THE HEALING BRAIN
A properly stimulated brain heals faster than one that struggles just to keep up.
A well functioning brain is vital to prevent accelerated degeneration of brain tissue and further loss of function. It takes extensive post-graduate study and experience to become a functional neurologist, being qualified to treat many of the same disorders as a medical neurologist. The big difference is that functional neurologists practice neurology without using drugs or surgery.
A functional neurologist specializes in brain-based therapies, those therapies that are based on an understanding of the brain's role in joint and muscle dysfunction. All of our sense receptors connect to nerves that ultimately connect to our spine and brain. As sensory input is routed through the nervous system, it literally and constantly alters the function and structure of the brain. The brain then turns that sensory input into a motor response that regulates the body that houses it, constantly sending information and instructions back to all body parts, including the receptor cells that gathered the sensory information in the first place. So all of our sense receptors, joints, muscles, nerves, spine, and brain form a single integrated system in constant communication with itself.

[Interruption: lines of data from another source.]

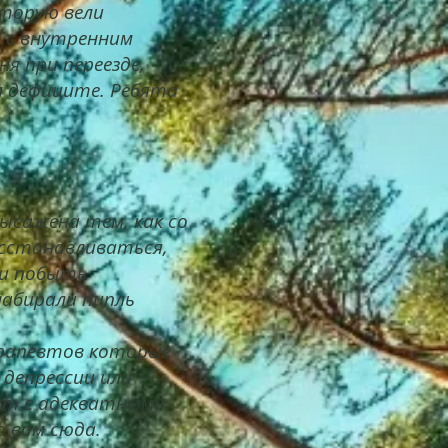
оторую вели
ты с внутренним
я при переезде,
м дефиците. Ребята
высажена тем, как со
осстанавливаться,
ли побыть
набирали пипль
херапевтов которые
 депрессии или
акт с адекватными
о вам сюда.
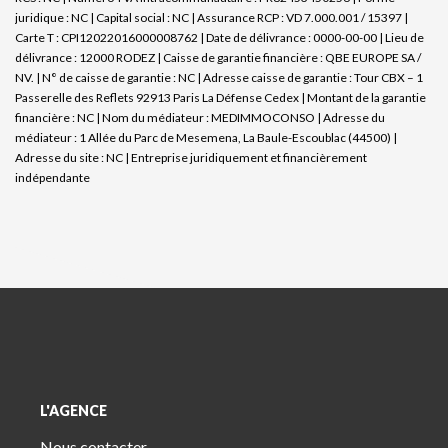
juridique : NC | Capital social : NC | Assurance RCP : VD 7.000.001 / 15397 |
Carte T : CPI12022016000008762 | Date de délivrance : 0000-00-00 | Lieu de
délivrance : 12000 RODEZ | Caisse de garantie financière : QBE EUROPE SA /
NV. | N° de caisse de garantie : NC | Adresse caisse de garantie : Tour CBX – 1
Passerelle des Reflets 92913 Paris La Défense Cedex | Montant de la garantie
financière : NC | Nom du médiateur : MEDIMMOCONSO | Adresse du
médiateur : 1 Allée du Parc de Mesemena, La Baule-Escoublac (44500) |
Adresse du site : NC |
Entreprise juridiquement et financièrement
indépendante
L'AGENCE
Nous contacter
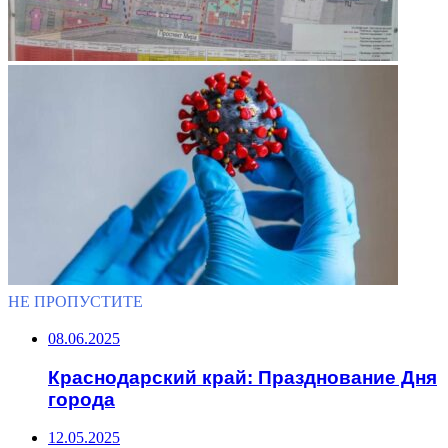
НЕ ПРОПУСТИТЕ
08.06.2025
Краснодарский край: Празднование Дня
города
12.05.2025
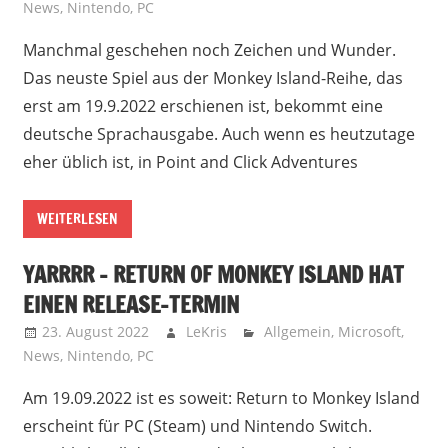
News
,
Nintendo
,
PC
Manchmal geschehen noch Zeichen und Wunder.
Das neuste Spiel aus der Monkey Island-Reihe, das
erst am 19.9.2022 erschienen ist, bekommt eine
deutsche Sprachausgabe. Auch wenn es heutzutage
eher üblich ist, in Point and Click Adventures
WEITERLESEN
YARRRR – RETURN OF MONKEY ISLAND HAT
EINEN RELEASE-TERMIN
23. August 2022
LeKris
Allgemein
,
Microsoft
,
News
,
Nintendo
,
PC
Am 19.09.2022 ist es soweit: Return to Monkey Island
erscheint für PC (Steam) und Nintendo Switch.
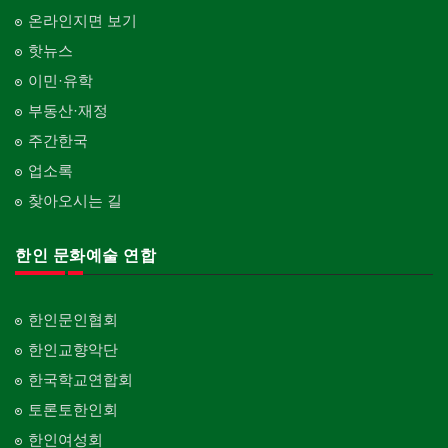
온라인지면 보기
핫뉴스
이민·유학
부동산·재정
주간한국
업소록
찾아오시는 길
한인 문화예술 연합
한인문인협회
한인교향악단
한국학교연합회
토론토한인회
한인여성회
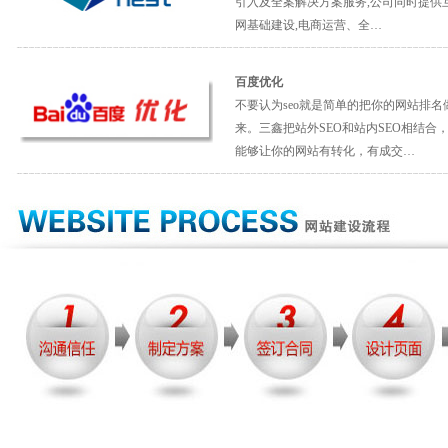
引入及全案解决方案服务,公司同时提供
网基础建设,电商运营、全…
百度优化
不要认为seo就是简单的把你的网站排名
来。三鑫把站外SEO和站内SEO相结合
能够让你的网站有转化，有成交…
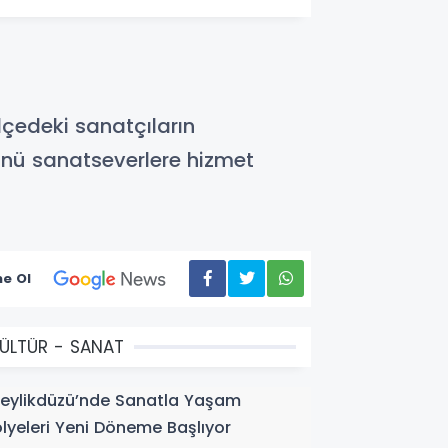
ilçedeki sanatçıların
ünü sanatseverlere hizmet
e Ol
ÜLTÜR - SANAT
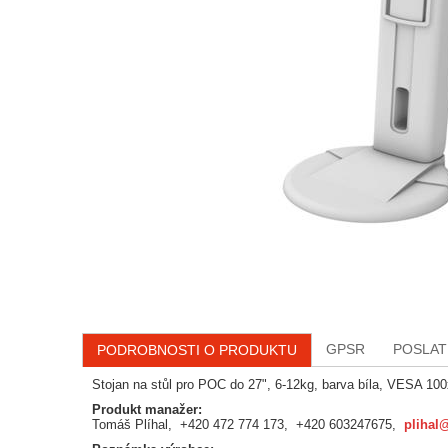
GPSR
POSLAT
PODROBNOSTI O PRODUKTU
Stojan na stůl pro POC do 27", 6-12kg, barva bíla, VESA 10
Produkt manažer:
Tomáš Plíhal, +420 472 774 173, +420 603247675,
plihal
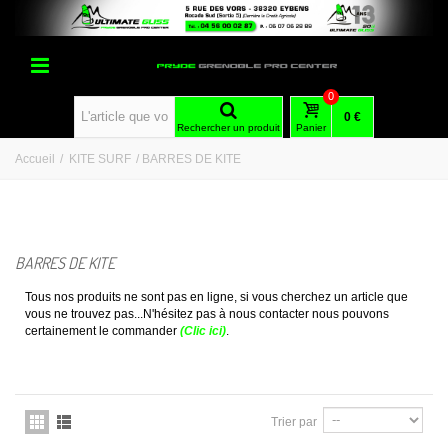
0
0 €
Rechercher un produit
Panier
Accueil
/
KITE SURF
/
BARRES DE KITE
BARRES DE KITE
Tous nos produits ne sont pas en ligne, si vous cherchez un article que
vous ne trouvez pas...N'hésitez pas à nous contacter nous pouvons
certainement le commander
(Clic ici)
.
Trier par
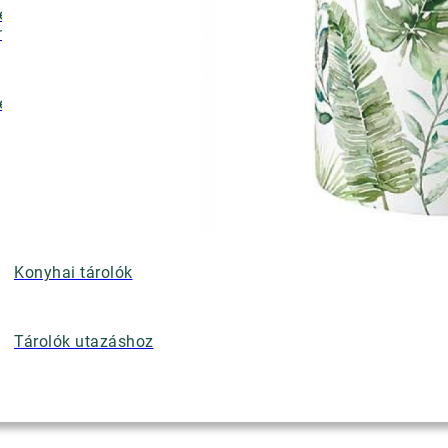
ényalátétek,
nyérkosarak
ettek
Konyhai tárolók
Tárolók utazáshoz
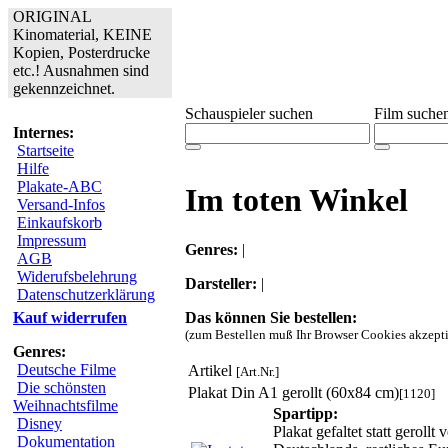
ORIGINAL
Kinomaterial, KEINE
Kopien, Posterdrucke
etc.! Ausnahmen sind
gekennzeichnet.
Schauspieler suchen
Film suche
Internes:
Startseite
Hilfe
Plakate-ABC
Im toten Winkel
Versand-Infos
Einkaufskorb
Impressum
Genres:
|
AGB
Widerufsbelehrung
Darsteller:
|
Datenschutzerklärung
Das können Sie bestellen:
Kauf widerrufen
(zum Bestellen muß Ihr Browser Cookies akzepti
Genres:
Deutsche Filme
Artikel
[Art.Nr.]
Die schönsten
Plakat Din A1 gerollt (60x84 cm)
[1120]
Weihnachtsfilme
Spartipp:
Disney
Plakat gefaltet statt gerol
Dokumentation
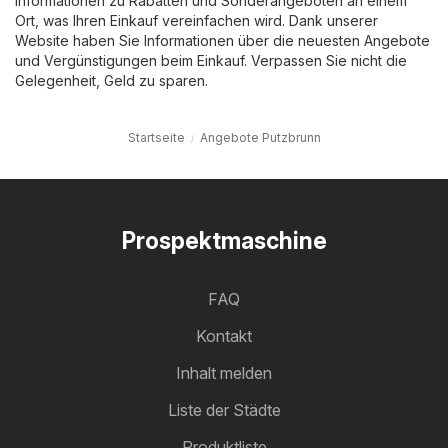
Informationen zu Rabatten und Sonderangeboten an einem
Ort, was Ihren Einkauf vereinfachen wird. Dank unserer
Website haben Sie Informationen über die neuesten Angebote
und Vergünstigungen beim Einkauf. Verpassen Sie nicht die
Gelegenheit, Geld zu sparen.
Startseite
Angebote Putzbrunn
Prospektmaschine
FAQ
Kontakt
Inhalt melden
Liste der Städte
Produktliste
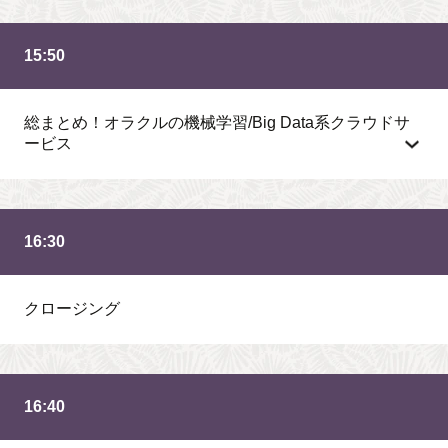
15:50
総まとめ！オラクルの機械学習/Big Data系クラウドサ
ービス
16:30
クロージング
16:40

Changing any one part of this integrated system consequently affects all its other parts. The functional neurologist specializes in assessing the health of every part of this functional loop and identifying the imbalances in those parts that will lead to the problem(s) affecting the rest as a whole. Treatments may include any stimulus that best benefits the individual patient, which may be specialized chiropractic adjustments, neuromuscular re-education exercises, and/or stimulation of the auditory, visual, vestibular (balance), or other sensory systems.
Functional neurology is all about finding what area of the brain is not functioning properly and why, then delivering the right amount of stimulation to that specific area of the brain that can rehabilitate its neurons and restore its optimal function.